• **What you have to do**
If a line in the entries below includes the string "scroll", copy it out.

• **Provided records**
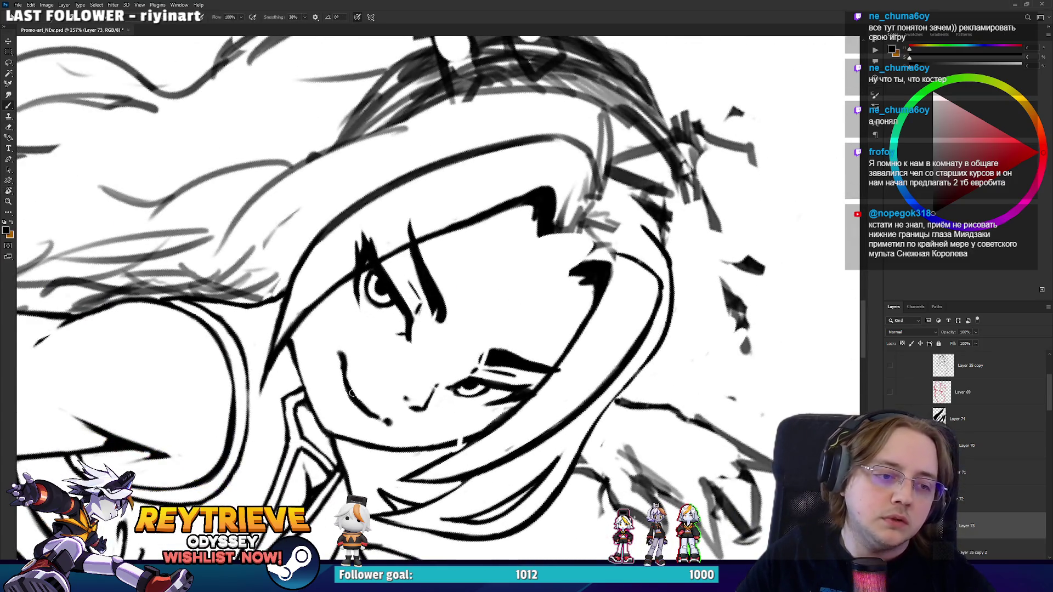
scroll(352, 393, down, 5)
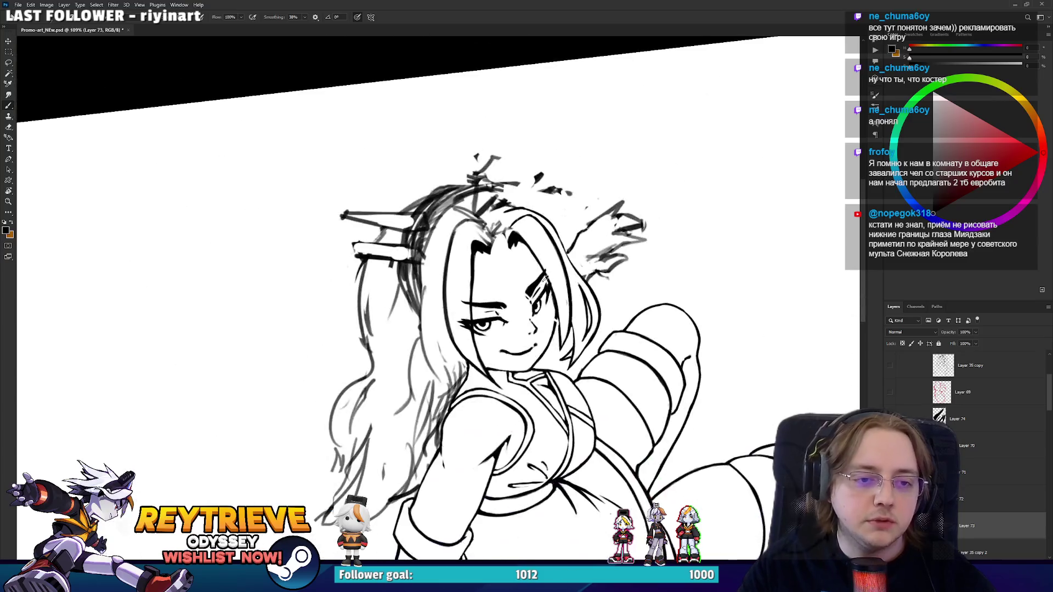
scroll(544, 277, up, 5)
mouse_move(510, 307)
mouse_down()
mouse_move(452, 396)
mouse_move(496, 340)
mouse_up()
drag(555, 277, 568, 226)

• **Completed exercise**
scroll(352, 393, down, 5)
scroll(544, 277, up, 5)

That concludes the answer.